▶ **Çalışma Metni**
Cumhurbaşkanı tarafından bir daha görüşülmek üzere Türkiye Büyük Millet Meclisine geri gönderilen “Türkiye Cumhuriyeti Anayasasının Bazı Maddelerinde Değişiklik Yapılması Hakkında Kanun” un 31.05.2007 tarihindeki ikinci görüşme ve kabulü aşamasındaki oylamada, Anayasanın 77 nci maddesinde değişiklik yapan birinci madde için 366 kabul oyu kullanılmış olup; bu durum karşısında yukarıda açıkladığımız, Anayasanın 175 inci maddesinin üçüncü ve beşinci fıkraları ile Anayasa Mahkemesi kararı doğrultusunda, söz konusu maddenin reddedilmiş sayılması gerekirdi. Buna karşın, oturumu yöneten TBMM Başkanı, açılan usul tartışmasında, Cumhurbaşkanı tarafından bir daha görüşülmek üzere geri gönderilen Anayasa değişikliğine ilişkin Kanunların kabul edilebilmesi için üye tamsayısının üçte iki çoğunluğunun oyunun gerekmediğini; kabul için gerekli karar yetersayısının her durum için Anayasanın 175 inci maddesinin birinci fıkrasında belirtilen üye tamsayısının beşte üçü olduğunu ifade ederek, 366 kabul oyu verilmiş bulunan birinci maddenin kabul edilmiş olduğunu açıklamıştır.

TBMM İçtüzüğünde Cumhurbaşkanınca tekrar görüşülmek üzere Meclise geri gönderilen Anayasa değişikliğine ilişkin kanunların aynen kabulünde uygulanacak karar yetersayısı ile ilgili bir düzenleme bulunmadığı için, söz konusu Anayasa değişikliğine ilişkin 5660 sayılı Kanunun 1 inci maddesinin 366 kabul oyu ile ve kabul yetersayısının Meclis üye tamsayısının beşte üçü olduğu açıklaması yapılarak kabul edilmesi, eylemli olarak yeni bir içtüzük hükmü oluşturulması anlamına gelmektedir.

▶ **Kısa Yönerge 1**
Çalışma metnine göre 31.05.2007 tarihindeki oylamada, Anayasanın 77 nci maddesinde değişiklik yapan birinci madde için kaç kabul oyu kullanılmıştır?
▶ **Kısa Yönerge 2**
Çalışma metninde "TBMM İçtüzüğünde Cumhurbaşkanınca" sözleriyle başlayıp "oluşturulması anlamına gelmektedir." sözlerine kadar uzanan bölümü kelimesi kelimesine aktarınız.

▶ **Veri Kayıtları**
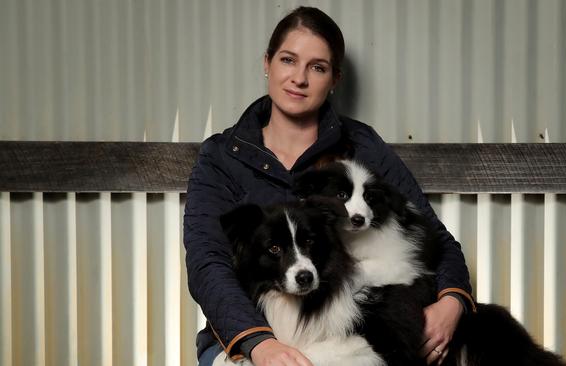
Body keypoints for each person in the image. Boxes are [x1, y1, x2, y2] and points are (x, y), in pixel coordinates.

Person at [184, 6, 474, 366]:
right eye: (288, 60)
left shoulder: (363, 147)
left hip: (346, 334)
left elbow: (434, 236)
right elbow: (206, 262)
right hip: (245, 340)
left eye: (317, 67)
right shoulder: (222, 156)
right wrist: (260, 344)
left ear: (334, 78)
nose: (299, 79)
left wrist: (451, 302)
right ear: (267, 63)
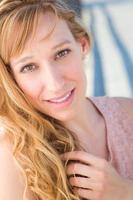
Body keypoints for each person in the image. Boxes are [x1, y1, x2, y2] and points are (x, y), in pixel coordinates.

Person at [0, 0, 133, 200]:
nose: (55, 83)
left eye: (62, 53)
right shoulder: (14, 159)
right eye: (28, 67)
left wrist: (126, 192)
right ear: (11, 78)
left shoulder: (128, 114)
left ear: (82, 45)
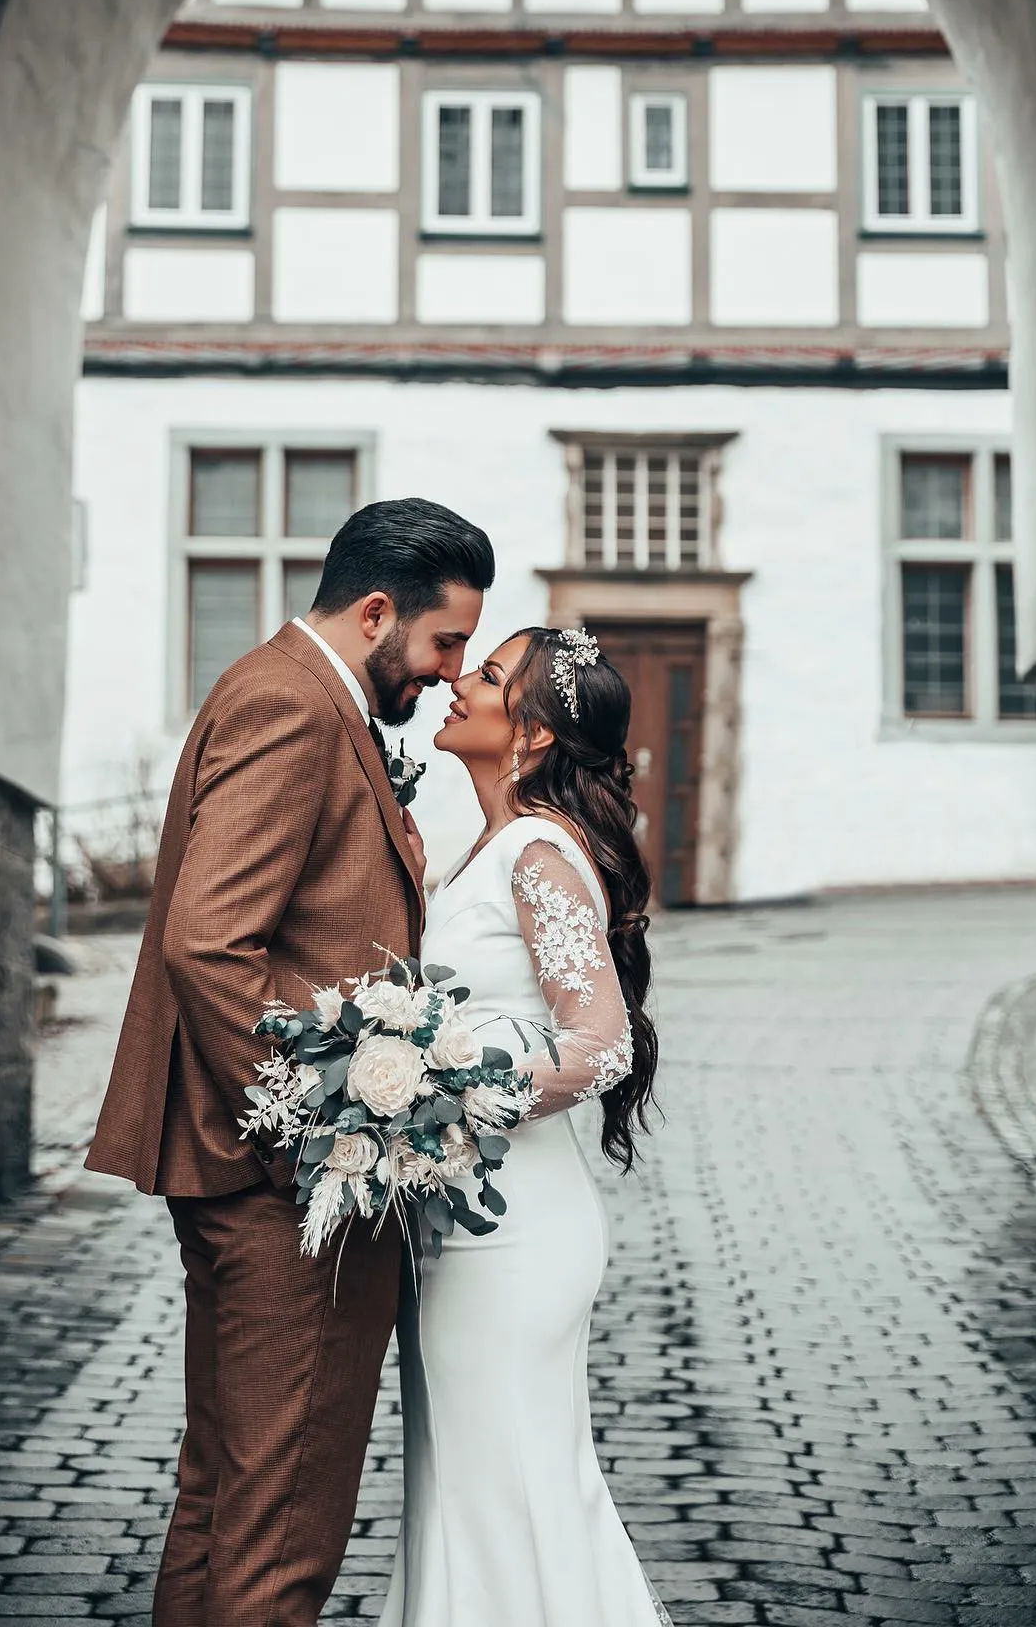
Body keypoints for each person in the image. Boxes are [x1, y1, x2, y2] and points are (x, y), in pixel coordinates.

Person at [84, 497, 495, 1627]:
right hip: (284, 1186)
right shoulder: (294, 705)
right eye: (445, 641)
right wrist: (320, 1132)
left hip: (239, 1171)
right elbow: (209, 941)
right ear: (376, 613)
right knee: (283, 1530)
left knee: (223, 1499)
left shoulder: (293, 691)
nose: (449, 670)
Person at [378, 625, 670, 1627]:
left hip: (515, 1228)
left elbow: (603, 1041)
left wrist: (442, 1093)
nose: (459, 682)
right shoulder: (484, 851)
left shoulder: (540, 854)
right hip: (458, 1224)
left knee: (511, 1487)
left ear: (535, 735)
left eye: (490, 676)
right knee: (466, 1486)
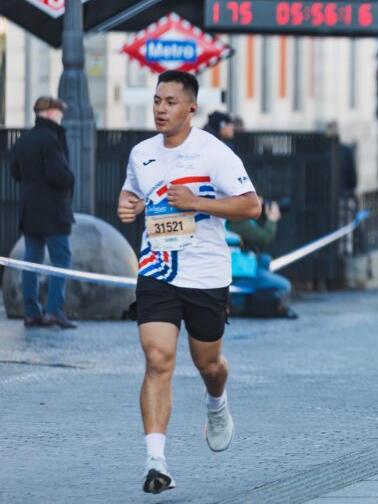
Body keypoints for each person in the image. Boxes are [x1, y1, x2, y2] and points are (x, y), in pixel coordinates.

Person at [117, 70, 261, 494]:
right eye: (157, 101)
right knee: (157, 358)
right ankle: (156, 462)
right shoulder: (141, 153)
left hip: (206, 273)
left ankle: (217, 402)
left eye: (171, 102)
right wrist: (128, 206)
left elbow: (252, 206)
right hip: (158, 269)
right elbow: (130, 193)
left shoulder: (213, 153)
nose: (161, 109)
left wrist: (197, 201)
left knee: (208, 365)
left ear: (191, 108)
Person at [11, 96, 77, 329]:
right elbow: (57, 175)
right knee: (61, 258)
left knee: (32, 260)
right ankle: (54, 311)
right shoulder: (51, 139)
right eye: (59, 112)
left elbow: (15, 173)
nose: (61, 116)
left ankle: (31, 313)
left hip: (29, 210)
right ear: (50, 113)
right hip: (53, 212)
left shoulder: (24, 139)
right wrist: (70, 177)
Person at [225, 197, 296, 318]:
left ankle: (242, 301)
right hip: (239, 275)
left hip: (237, 271)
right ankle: (241, 303)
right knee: (285, 286)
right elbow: (263, 237)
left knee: (264, 259)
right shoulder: (238, 220)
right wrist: (271, 220)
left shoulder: (233, 217)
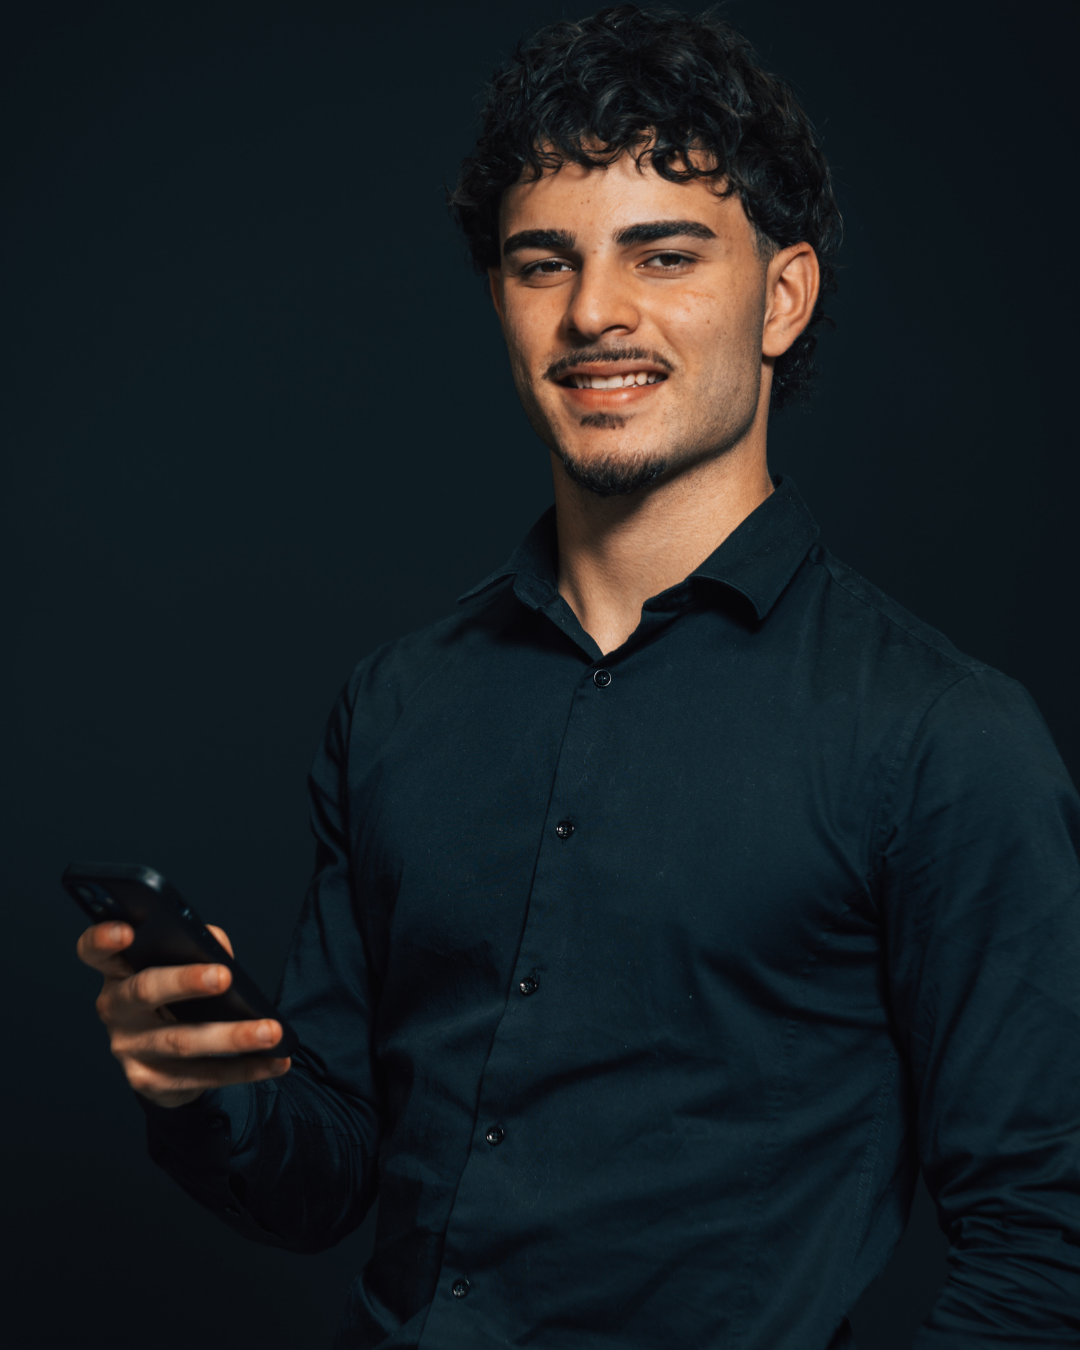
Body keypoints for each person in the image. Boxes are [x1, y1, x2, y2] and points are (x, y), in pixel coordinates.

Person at [77, 7, 1080, 1347]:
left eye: (662, 256)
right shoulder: (396, 705)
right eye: (542, 262)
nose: (594, 311)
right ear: (500, 297)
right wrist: (205, 1082)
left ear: (783, 297)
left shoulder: (946, 740)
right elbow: (327, 1175)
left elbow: (1044, 1244)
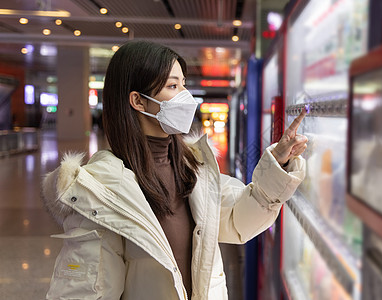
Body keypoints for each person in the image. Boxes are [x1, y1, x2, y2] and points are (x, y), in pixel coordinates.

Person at [41, 40, 308, 300]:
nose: (186, 96)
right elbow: (89, 291)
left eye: (183, 85)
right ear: (138, 101)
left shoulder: (195, 167)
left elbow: (238, 220)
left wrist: (278, 166)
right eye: (172, 86)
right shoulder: (102, 190)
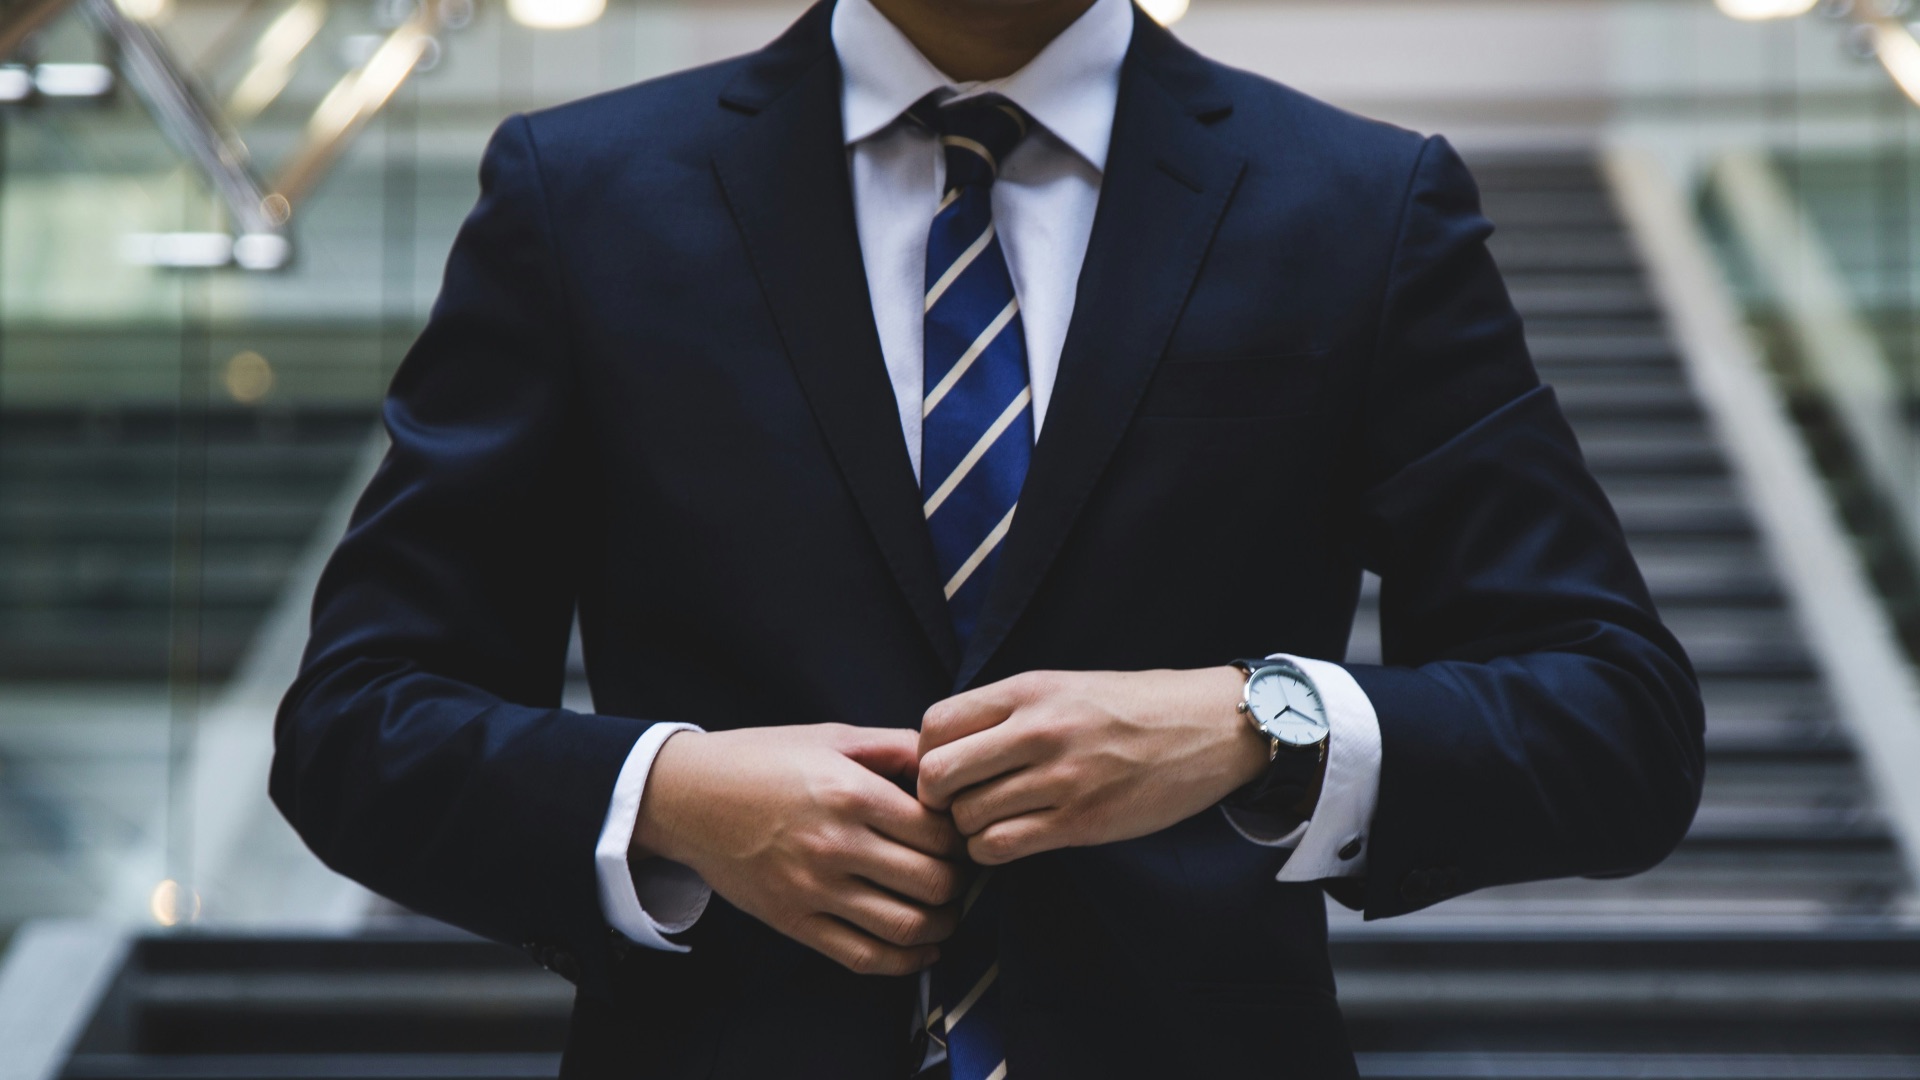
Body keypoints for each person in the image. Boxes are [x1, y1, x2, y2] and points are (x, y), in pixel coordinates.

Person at [271, 0, 1706, 1075]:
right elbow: (354, 723)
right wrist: (672, 796)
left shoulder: (1359, 206)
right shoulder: (581, 197)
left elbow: (1617, 718)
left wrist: (1262, 721)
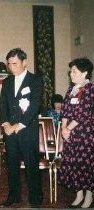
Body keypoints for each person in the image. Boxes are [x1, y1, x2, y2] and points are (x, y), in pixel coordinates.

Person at [0, 48, 43, 208]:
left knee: (32, 166)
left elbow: (35, 105)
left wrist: (21, 124)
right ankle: (14, 196)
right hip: (10, 131)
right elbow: (3, 104)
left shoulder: (35, 80)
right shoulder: (7, 81)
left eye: (15, 63)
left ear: (24, 63)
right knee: (11, 166)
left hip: (27, 130)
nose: (11, 67)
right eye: (9, 64)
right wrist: (5, 124)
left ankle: (35, 199)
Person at [58, 57, 94, 208]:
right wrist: (63, 129)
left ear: (84, 73)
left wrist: (68, 128)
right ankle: (78, 194)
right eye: (70, 71)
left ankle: (89, 196)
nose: (71, 74)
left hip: (85, 134)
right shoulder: (71, 90)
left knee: (85, 165)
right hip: (70, 135)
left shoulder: (90, 90)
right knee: (73, 164)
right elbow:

▶ **Yazılı Yanıt 1**
Birinci madde için 366 kabul oyu kullanılmıştır.

▶ **Yazılı Yanıt 2**
TBMM İçtüzüğünde Cumhurbaşkanınca tekrar görüşülmek üzere Meclise geri gönderilen Anayasa değişikliğine ilişkin kanunların aynen kabulünde uygulanacak karar yetersayısı ile ilgili bir düzenleme bulunmadığı için, söz konusu Anayasa değişikliğine ilişkin 5660 sayılı Kanunun 1 inci maddesinin 366 kabul oyu ile ve kabul yetersayısının Meclis üye tamsayısının beşte üçü olduğu açıklaması yapılarak kabul edilmesi, eylemli olarak yeni bir içtüzük hükmü oluşturulması anlamına gelmektedir.